I am currently trying to generate a schema using the Avro Generator from Jackson. I'm surprised that there are many Java classes in the schema.
I'm not an avro expert, but the format looks kind of weird and not correct
DTO:
public class TestDto {
@JsonProperty( "id" )
private Long id;
@JsonProperty( "labels" )
@Valid
private Set<String> labels;
}
Mapper:
private AvroSchema generateAvroSchema( ) throws JsonMappingException {
AvroMapper avroMapper = new AvroMapper();
final AvroSchemaGenerator gen = new AvroSchemaGenerator();
avroMapper.acceptJsonFormatVisitor( TestDto.class, gen );
return gen.getGeneratedSchema();
}
Schema:
{
"type": "record",
"name": "TestDto",
"namespace": "test.model",
"fields": [
{
"name": "id",
"type": [
"null",
{
"type": "long",
"java-class": "java.lang.Long"
}
]
},
{
"name": "labels",
"type": [
"null",
{
"type": "array",
"items": "string",
"java-class": "java.util.Set"
}
]
}
]
}
Can this scheme be used at all by other languages such as Python?
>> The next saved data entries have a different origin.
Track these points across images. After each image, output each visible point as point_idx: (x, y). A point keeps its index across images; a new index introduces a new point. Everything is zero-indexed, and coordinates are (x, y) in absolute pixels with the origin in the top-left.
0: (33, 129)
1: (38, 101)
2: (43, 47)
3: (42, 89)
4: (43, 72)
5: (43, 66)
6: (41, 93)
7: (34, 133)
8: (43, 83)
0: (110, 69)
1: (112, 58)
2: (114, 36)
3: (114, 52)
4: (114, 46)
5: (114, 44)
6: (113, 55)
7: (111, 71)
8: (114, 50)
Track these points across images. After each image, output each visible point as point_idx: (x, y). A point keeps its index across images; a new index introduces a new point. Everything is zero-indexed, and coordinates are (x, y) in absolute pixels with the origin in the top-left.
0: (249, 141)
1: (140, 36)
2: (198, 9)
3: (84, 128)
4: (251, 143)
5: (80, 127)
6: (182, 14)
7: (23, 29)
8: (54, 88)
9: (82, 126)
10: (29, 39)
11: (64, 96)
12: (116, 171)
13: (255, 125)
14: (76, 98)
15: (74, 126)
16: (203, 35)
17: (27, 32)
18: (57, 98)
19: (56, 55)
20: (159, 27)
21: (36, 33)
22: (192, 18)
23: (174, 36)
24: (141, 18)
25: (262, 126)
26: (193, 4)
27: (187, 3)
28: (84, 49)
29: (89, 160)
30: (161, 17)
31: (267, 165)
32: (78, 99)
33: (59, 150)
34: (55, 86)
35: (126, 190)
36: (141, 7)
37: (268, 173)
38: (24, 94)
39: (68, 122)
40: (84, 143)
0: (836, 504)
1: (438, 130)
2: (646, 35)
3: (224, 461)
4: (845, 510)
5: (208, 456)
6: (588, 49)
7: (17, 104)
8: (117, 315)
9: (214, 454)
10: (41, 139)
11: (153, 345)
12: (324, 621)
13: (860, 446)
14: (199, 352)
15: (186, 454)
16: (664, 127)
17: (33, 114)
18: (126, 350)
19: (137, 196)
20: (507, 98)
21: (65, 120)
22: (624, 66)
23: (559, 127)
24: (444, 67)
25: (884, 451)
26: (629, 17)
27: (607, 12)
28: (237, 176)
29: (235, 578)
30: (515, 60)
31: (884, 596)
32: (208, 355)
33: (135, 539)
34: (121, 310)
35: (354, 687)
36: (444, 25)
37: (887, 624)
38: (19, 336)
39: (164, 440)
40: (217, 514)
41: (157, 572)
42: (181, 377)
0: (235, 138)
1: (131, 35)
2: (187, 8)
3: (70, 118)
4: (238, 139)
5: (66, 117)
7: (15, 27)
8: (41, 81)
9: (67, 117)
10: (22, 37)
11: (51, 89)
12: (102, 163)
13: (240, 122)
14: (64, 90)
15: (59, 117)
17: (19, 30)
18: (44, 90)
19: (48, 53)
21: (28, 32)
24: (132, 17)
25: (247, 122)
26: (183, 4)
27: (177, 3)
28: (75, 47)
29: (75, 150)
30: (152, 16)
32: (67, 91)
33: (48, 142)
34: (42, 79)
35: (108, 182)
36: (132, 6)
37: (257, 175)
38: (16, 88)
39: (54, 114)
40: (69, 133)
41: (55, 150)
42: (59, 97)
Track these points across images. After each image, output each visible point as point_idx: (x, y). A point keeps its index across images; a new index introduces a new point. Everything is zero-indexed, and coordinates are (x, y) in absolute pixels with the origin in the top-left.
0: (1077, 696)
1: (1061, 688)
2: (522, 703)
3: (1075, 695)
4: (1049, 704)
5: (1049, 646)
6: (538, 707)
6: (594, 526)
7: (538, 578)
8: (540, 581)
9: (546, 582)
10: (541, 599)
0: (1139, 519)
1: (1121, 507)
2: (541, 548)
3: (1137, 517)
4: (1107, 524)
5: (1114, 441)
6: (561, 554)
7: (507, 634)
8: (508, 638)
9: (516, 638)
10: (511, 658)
The "java-class" entry is used to determine which Java implementation class the field corresponds to when a schema is generated dynamically. Other languages will generally ignore that information, so the schema should be usuable by other languages.
The Avro guide doesn't seem to describe this anywhere, however it is mentioned in the Avro reflection Javadocs
Collection implementations are mapped to Avro array schemas with the "java-class" property set to the collection implementation, e.g.:
{"type": "array", "java-class": "java.util.ArrayList"}
Also the IDL language has a direct counterpart, that's documented here.